Construction Operations Team
Replaces Weekly Spreadsheet Reporting with Unified Plant and Labour Visibility
The Challenge
Weekly management reporting depended on spreadsheets that brought together information from plant, labour, project, and schedule data sources that were not naturally aligned.
The spreadsheets had accumulated structural fragility over time. Formulas that referenced fixed row positions broke without warning when someone inserted or deleted a row, and the error often went unnoticed until a report produced an obviously wrong number. There was no version control — multiple copies of the same file circulated across the team, and it was rarely clear which version reflected the current week’s data or the most recent structural change.
Data quality problems ran deeper than formatting. The weekly reports required manual joins across separate sheets — plant records from one source, labour allocations from another, project assignments from a third. Each join was an opportunity for misalignment. Assets were referenced by slightly different identifiers across systems, staff names did not always match between the scheduling sheet and the payroll export, and the rules for how to handle part-week allocations were undocumented and applied inconsistently.

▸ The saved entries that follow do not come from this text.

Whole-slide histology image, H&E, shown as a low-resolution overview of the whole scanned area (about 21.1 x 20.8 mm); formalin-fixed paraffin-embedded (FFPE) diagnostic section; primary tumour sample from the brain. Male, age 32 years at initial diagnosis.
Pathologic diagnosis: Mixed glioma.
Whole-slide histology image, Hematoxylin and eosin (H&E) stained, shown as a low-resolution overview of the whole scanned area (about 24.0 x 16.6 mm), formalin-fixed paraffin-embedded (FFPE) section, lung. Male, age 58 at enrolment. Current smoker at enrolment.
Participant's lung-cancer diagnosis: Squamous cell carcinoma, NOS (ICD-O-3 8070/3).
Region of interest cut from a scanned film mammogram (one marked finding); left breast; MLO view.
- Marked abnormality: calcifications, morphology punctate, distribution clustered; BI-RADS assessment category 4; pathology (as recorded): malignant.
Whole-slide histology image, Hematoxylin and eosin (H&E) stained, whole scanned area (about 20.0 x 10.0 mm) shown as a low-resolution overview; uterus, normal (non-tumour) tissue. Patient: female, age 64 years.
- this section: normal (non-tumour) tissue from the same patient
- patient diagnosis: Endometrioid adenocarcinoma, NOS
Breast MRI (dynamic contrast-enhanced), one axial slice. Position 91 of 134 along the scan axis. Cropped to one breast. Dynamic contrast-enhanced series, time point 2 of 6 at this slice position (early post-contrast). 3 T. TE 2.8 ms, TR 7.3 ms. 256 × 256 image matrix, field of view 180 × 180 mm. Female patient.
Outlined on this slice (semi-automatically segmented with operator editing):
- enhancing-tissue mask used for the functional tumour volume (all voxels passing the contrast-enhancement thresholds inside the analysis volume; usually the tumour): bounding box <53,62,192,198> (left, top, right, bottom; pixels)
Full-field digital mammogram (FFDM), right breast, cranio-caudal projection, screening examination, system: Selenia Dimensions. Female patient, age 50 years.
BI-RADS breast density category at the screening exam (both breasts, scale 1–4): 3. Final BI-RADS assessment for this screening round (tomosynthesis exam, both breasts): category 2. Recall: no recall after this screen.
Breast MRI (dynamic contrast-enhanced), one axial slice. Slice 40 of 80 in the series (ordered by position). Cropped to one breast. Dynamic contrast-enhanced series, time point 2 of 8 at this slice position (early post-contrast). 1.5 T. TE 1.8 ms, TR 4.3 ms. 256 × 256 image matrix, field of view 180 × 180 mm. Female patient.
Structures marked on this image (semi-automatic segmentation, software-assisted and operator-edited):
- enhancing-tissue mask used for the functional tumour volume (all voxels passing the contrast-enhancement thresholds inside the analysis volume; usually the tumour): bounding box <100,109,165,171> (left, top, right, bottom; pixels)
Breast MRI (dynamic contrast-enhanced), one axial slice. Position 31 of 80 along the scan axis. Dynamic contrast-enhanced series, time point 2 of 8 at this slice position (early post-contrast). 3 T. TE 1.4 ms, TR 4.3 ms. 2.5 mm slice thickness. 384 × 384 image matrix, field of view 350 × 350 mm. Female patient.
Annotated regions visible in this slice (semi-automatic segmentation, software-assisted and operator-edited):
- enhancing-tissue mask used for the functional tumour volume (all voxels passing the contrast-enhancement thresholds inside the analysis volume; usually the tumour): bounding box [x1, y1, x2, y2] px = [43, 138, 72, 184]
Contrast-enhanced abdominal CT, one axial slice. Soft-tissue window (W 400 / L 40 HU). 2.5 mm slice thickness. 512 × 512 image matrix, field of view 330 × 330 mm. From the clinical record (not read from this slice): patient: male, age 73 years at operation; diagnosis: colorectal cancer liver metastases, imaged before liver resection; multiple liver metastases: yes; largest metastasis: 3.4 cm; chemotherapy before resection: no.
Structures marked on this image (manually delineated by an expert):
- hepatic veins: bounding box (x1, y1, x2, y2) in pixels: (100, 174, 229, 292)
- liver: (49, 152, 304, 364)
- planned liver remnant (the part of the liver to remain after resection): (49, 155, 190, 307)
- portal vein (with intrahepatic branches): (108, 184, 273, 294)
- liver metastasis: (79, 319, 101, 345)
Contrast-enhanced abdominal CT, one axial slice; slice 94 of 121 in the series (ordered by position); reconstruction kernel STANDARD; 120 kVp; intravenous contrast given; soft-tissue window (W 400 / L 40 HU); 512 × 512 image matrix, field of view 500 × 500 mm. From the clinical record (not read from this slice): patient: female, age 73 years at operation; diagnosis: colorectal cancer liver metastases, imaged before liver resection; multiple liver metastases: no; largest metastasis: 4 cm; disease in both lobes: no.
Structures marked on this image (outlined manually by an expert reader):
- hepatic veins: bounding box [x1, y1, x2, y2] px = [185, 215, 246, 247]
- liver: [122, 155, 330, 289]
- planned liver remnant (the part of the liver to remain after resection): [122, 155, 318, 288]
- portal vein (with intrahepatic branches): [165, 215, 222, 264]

The business needed a dashboard that could turn fragmented operational data into a repeatable reporting view for management, without hiding the realities of inconsistent upstream systems.
Our Solution
We designed a reporting dashboard that pulls together plant, labour, schedule, and project data into a structured weekly management view.
The first step was not building charts. It was documenting the data. Before any visualisation work began, we worked through the upstream systems to identify which fields were reliable, which were populated inconsistently, and where the joins between datasets depended on undocumented assumptions. Those rules were made explicit and encoded into the data layer so the dashboard would reflect what the data actually supported rather than what management hoped it showed.
Forecast views required a different approach from historical reporting. Looking backward at utilisation is straightforward when the data is clean; looking forward requires an explicit model of how allocations, availability, and project demand interact over the coming two weeks. We built those views separately from the historical panels, making it clear to users what each view was based on and where the uncertainty was highest.
Technology Stack
- Data sync: Operational data from workforce and project systems is brought into a central reporting layer for dashboard use.
- Reporting dashboard: Management reporting is presented through KPI, utilisation, and lookahead views instead of spreadsheet assembly.
- Operational platform: Plant, labour, project, and schedule context can be reviewed together in one system.
- Forecast views: Near-term planning is supported through forward-looking reporting windows and allocation visibility.
- Data rules: Known data-quality traps are documented and handled explicitly so the dashboard does not hide unreliable assumptions.
Results & Impact
Management has visibility they did not have before — and that is a more meaningful statement than it sounds. Previously, the weekly report was a snapshot assembled under time pressure from partially misaligned sources. Now, plant utilisation, labour allocation, and project status are available in a single view without a manual assembly step.
The two-week planning window changed how resource decisions get made. Rather than responding to conflicts as they surface, the team can see where plant or staff are double-allocated before the week begins and make adjustments while there is still time to act. Asset decisions that previously required a senior manager to mentally reconstruct the schedule from memory are now supported by a forward-looking view that is updated automatically.
The dashboard also surfaced data quality issues in the upstream systems that had been invisible when reporting was done manually. Once joins and assumptions were made explicit, gaps became apparent — and that awareness has driven improvements in how operational data is recorded at source.
92 Assets
Plant data can be reviewed in the same reporting environment as labour and schedule information.
67 Staff
Workforce visibility improves when active labour data is connected to project and schedule context.
2-Week View
Forward planning becomes easier when forecast and lookahead reporting are built into the dashboard.